You could train a discriminator on top of your classifier, and feed your discriminator with both kinds of images (with and without objects). The discriminator would benefit from the classifier and you wouldn't need too many examples.
A simpler way would be to output probabilities per label instead of just labels, then threshold those with probability larger than a certain value, say, 0.9.
Or you could try to compute the entropy of the prediction vector, and if the entropy is too high, consider it "undecided".
A discriminator could be a great idea. Any idea on the kind of model efficient for such a task. I'm not sure a CNN is required for such a simple job.
Nowadays, I ouput label + probabilities, however detection threshold can sometimes be around 20% or 70%. I could of course design label-specific threshold, but it doesn't seem to be the correct way.
Or sometimes there is an object in front of me, but not any I know to classify. I would like to be able to detect that this object I don't know.
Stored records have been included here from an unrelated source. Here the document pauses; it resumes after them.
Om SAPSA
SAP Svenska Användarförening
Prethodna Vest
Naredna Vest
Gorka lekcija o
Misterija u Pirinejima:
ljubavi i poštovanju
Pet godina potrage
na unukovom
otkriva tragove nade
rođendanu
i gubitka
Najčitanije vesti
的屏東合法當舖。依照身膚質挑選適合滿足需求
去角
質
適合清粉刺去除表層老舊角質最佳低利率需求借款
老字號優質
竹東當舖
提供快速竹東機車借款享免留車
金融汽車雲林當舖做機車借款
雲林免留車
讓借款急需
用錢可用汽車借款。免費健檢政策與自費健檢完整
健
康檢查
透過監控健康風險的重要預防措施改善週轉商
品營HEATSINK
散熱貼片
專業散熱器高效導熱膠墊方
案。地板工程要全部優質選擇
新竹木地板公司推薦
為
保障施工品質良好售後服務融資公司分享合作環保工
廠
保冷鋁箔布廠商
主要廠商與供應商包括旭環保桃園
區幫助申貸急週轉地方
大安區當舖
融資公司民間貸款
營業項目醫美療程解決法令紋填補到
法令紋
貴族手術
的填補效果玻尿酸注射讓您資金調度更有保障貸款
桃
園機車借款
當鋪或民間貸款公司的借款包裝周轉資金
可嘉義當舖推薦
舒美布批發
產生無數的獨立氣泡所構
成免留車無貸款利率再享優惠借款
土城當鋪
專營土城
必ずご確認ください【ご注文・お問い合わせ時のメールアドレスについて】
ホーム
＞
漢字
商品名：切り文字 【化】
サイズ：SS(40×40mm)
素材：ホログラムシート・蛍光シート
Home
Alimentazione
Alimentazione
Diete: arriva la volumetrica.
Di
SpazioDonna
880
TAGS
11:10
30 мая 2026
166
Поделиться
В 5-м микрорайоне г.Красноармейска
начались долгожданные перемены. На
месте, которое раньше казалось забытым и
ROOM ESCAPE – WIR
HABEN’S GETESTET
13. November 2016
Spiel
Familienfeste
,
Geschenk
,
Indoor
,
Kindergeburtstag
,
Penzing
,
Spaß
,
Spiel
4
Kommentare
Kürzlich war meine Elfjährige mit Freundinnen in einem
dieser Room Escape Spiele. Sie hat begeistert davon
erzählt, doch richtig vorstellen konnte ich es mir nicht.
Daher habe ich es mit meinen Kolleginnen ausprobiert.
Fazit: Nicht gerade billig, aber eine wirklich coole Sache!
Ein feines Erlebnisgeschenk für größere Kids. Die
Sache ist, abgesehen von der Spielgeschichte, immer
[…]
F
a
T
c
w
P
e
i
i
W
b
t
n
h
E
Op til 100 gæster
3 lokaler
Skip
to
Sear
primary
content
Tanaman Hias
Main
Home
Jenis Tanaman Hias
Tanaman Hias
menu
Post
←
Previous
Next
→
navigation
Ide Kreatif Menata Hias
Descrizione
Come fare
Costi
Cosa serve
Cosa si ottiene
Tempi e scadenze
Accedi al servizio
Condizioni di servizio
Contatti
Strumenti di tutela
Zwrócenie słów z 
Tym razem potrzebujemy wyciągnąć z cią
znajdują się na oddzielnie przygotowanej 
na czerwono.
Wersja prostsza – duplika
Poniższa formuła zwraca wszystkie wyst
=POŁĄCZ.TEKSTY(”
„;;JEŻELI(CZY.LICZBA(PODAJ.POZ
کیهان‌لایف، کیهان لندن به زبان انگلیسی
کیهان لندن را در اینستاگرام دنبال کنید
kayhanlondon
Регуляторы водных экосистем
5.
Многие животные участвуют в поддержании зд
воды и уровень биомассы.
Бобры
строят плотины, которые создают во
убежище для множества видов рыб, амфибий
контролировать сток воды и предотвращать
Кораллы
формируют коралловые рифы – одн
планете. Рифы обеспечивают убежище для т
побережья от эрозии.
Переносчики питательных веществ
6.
Concerning entropy, I would definitely give it a shot ! Very nice idea.
Any of you may know a system implementing such behaviour (e.g. I don't detect any object, I don't know this object) ?
A simpler way would be to output probabilities per label instead of just labels, then threshold those with probability larger than a certain value, say, 0.9.
Or you could try to compute the entropy of the prediction vector, and if the entropy is too high, consider it "undecided".